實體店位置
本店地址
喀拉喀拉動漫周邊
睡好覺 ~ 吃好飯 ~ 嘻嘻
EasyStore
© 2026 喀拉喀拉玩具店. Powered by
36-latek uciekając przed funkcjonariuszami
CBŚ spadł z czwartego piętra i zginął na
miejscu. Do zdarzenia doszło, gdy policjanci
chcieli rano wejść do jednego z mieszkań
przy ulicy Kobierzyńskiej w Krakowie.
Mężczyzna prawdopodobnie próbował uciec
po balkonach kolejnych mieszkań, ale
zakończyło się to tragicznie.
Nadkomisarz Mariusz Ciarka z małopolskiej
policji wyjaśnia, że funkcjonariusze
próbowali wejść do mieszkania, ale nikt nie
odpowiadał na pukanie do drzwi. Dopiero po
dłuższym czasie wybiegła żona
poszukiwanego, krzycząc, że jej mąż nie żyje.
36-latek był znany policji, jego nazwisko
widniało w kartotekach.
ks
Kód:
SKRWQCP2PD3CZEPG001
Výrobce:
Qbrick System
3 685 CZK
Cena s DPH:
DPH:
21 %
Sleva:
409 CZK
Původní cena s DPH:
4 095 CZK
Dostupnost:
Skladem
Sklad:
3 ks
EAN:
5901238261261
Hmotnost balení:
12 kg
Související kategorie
__________
* [Assignment] Lay out the lines above as a Markdown table with the columns "Row" and "Text," numbering each line and skipping any blank lines.

* [Reply to the task]
| Row | Text |
|---|---|
| 1 | 實體店位置 |
| 2 | 本店地址 |
| 3 | 喀拉喀拉動漫周邊 |
| 4 | 睡好覺 ~ 吃好飯 ~ 嘻嘻 |
| 5 | EasyStore |
| 6 | © 2026 喀拉喀拉玩具店. Powered by |
| 7 | 36-latek uciekając przed funkcjonariuszami |
| 8 | CBŚ spadł z czwartego piętra i zginął na |
| 9 | miejscu. Do zdarzenia doszło, gdy policjanci |
| 10 | chcieli rano wejść do jednego z mieszkań |
| 11 | przy ulicy Kobierzyńskiej w Krakowie. |
| 12 | Mężczyzna prawdopodobnie próbował uciec |
| 13 | po balkonach kolejnych mieszkań, ale |
| 14 | zakończyło się to tragicznie. |
| 15 | Nadkomisarz Mariusz Ciarka z małopolskiej |
| 16 | policji wyjaśnia, że funkcjonariusze |
| 17 | próbowali wejść do mieszkania, ale nikt nie |
| 18 | odpowiadał na pukanie do drzwi. Dopiero po |
| 19 | dłuższym czasie wybiegła żona |
| 20 | poszukiwanego, krzycząc, że jej mąż nie żyje. |
| 21 | 36-latek był znany policji, jego nazwisko |
| 22 | widniało w kartotekach. |
| 23 | ks |
| 24 | Kód: |
| 25 | SKRWQCP2PD3CZEPG001 |
| 26 | Výrobce: |
| 27 | Qbrick System |
| 28 | 3 685 CZK |
| 29 | Cena s DPH: |
| 30 | DPH: |
| 31 | 21 % |
| 32 | Sleva: |
| 33 | 409 CZK |
| 34 | Původní cena s DPH: |
| 35 | 4 095 CZK |
| 36 | Dostupnost: |
| 37 | Skladem |
| 38 | Sklad: |
| 39 | 3 ks |
| 40 | EAN: |
| 41 | 5901238261261 |
| 42 | Hmotnost balení: |
| 43 | 12 kg |
| 44 | Související kategorie |